Değeri bilinmeyenler geri gelsin. Kendisini... Coşkusunu... Sevdasını... Atınç...Muhammed.. Necip.. Veli.. Burak... İsmail... Ersan... Tanju... gibi gençlerine daha da gençler ekleyecek... Birkaç asıl ve onurlu ağabeyin önderliğinde.. Egemen... Toraman... Holosko gibi... Evet Holosko ağabey oldu artık... Koray Avcı gibi bir değeri bonus olarak... Üstüne 30 gollerde dolaşan Burak Yılmaz’ı ve bir ton da para vererek aldığımız genç yıldız adayı Filip bile ağabey oldu.. 30’una geldi.. Pek bi numarasını göremesek de... Orhan Gülle, Erkan Zengin gibi değeri bilinmeyen gençler geri getirilecek... Az para çok aşkla oynayan yurtiçi yabancılar eklenecek belki... Eskişehir’den Diyego... Belediye’den Holmen... Sivas’tan Grosiçki... Fena olmadı bu seçki... Öyle olacak mecbur... Bu formanın içi ‘adamsız olanı’ zaten üçüncü olur... Zaman geçer yaralar sarılır.. Ben diyeyim üç, sen de dört sezon böyle gidecek.. Zaman geçecek... Beşiktaş kalacak...

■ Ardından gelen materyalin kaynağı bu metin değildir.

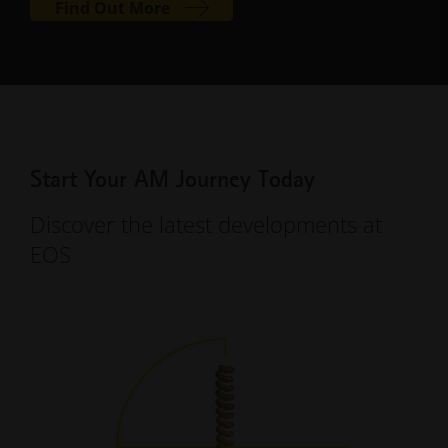
Find Out More
Start Your AM Journey Today
Discover the latest developments at
EOS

“Umutsuz Beşiktaş kadınları”
YENİ federasyonun hem de pozitif cinsel ayrımcılık yapan bu ‘kahır’ uygulamasını gelecek sezonda geri almasını umuyorum; hiçbir suçun cezası ‘böyle ağır’ olamaz. Şu üç günlük dünyada ve bu genç irisi yaşımda neden kendime yalnızlığı reva gördüğümü bu ‘ceza’ maçlarından sonra daha iyi anlıyorum; sessizliğe tapıyorum, yalnızlığımla dır dır ediyorum. Kadınlar... Aşık olmak, özlemek, şımartmak ve uzaktan sevmekse eğer... Başıma taçtır; ben kadınları çok severim... Amma velakin... Toplu halde statta ve topuklu halde trafikte iken direkt ofsaytteler.
Volkan Şen’den Riberi yarattılar
Sesi kısıp izledim mecbur... Bir adam koskoca Beşiktaş’ı bir başkalaştırdı ki sormayın. Sonra da kaçtı gitti. Olan o gencecik taraftara oluyor: Öfkeden ya içiyor ya küfrediyor. O küfrediyor... Stat kapanıyor... Olan hepimize oluyor.. 11 tane vitrin mankenine ‘beyaz forma siyah şort’tan.. o kutsal formayı giydirsen bu kadar çaresiz bu kadar ruhsuz o-la-maz; Volkan Şen’den küçük çaplı bir Riberi’yi ancak bu Beşiktaş’ın defansı yaratabilirdi.
Beşiktaşımın bugünü kalbimde yaradır
Kimse kimseye kızmasın; bana da kızmayınız.Yaşınız yetseydi de benim şahit olduğum o efsane kadrolara o beyefendi taraftar profiline gönül gözüyle bir dikiz atabilseydiniz keşke.. Hiç unutmam; Gökçeada’da yedek subayım, iyi ki 11 değilim zaten.. Nöbetçiyim ama firardayım; maç var, ‘Karadeniz’ bilardo salonunda Beşiktaş-Trabzon maçını izliyorum... 7-1; keyiften dört köşeyim, kahvenin sahibi Maçkalı Murat geliyor ve kulağıma fısıldıyor: “Komutan ayıp oluyor daa!”... Tanık olduğum heybetli mazisi yüzünden Beşiktaşımın bugünü kalbimde yaradır.
Düz ağaçlar kolay yetişmiyor
Ortak sevenlerimizden duyuyor, tivitırdan okuyorum; ‘Çarşı’ sevmiyormuş artık pek.. İnceden karşılarmış Fe abilerine.. Canları sağolsun... Bana karşı olacaklarına Dolmabahçe’deki asırlık çınarları ‘doku zehirlenmesi’ bahanesiyle kesecek o gözü dönmüşlere karşı olsunlar; düz ağaçlar kolay yetişmiyor zira...’ Asırlık çınar’ın dokusunu zehirleyen’den hesap sorsunlar... Dedim de aklıma geldi... Futbolcudan hakem komitesi başkanı olur mu hiç... Ayıp oluyor daa ilk günden!